The counting mechanism is simple: Iran has 47,000 voting stations, plus 14,000 roaming stations that travel from tiny village to tiny village, staying there for a short time before moving on. That creates 61,000 ballot boxes designed to receive roughly the same number of votes. That would mean that each station would have been counting about 500 ballots, or about 70 votes per hour. With counting beginning at 10 p.m., concluding seven hours later does not necessarily indicate fraud or anything else. The Iranian presidential election system is designed for simplicity: one race to count in one time zone, and all counting beginning at the same time in all regions, we would expect the numbers to come in a somewhat linear fashion as rural and urban voting patterns would balance each other out — explaining why voting percentages didn’t change much during the night.
It has been pointed out that some of the candidates didn’t even carry their own provinces or districts. We remember that Al Gore didn’t carry Tennessee in 2000. We also remember Ralph Nader, who also didn’t carry his home precinct in part because people didn’t want to spend their vote on someone unlikely to win — an effect probably felt by the two smaller candidates in the Iranian election.

- **COLLECTED MATERIAL**:
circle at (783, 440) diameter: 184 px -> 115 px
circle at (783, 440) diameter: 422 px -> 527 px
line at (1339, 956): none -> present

- **EXERCISE DESCRIPTION**:
List every number written in digits in the text about Iran's presidential vote count.

- **TASK SOLUTION**:
47,000; 14,000; 61,000; 500; 70; 10 (in "10 p.m."); 2000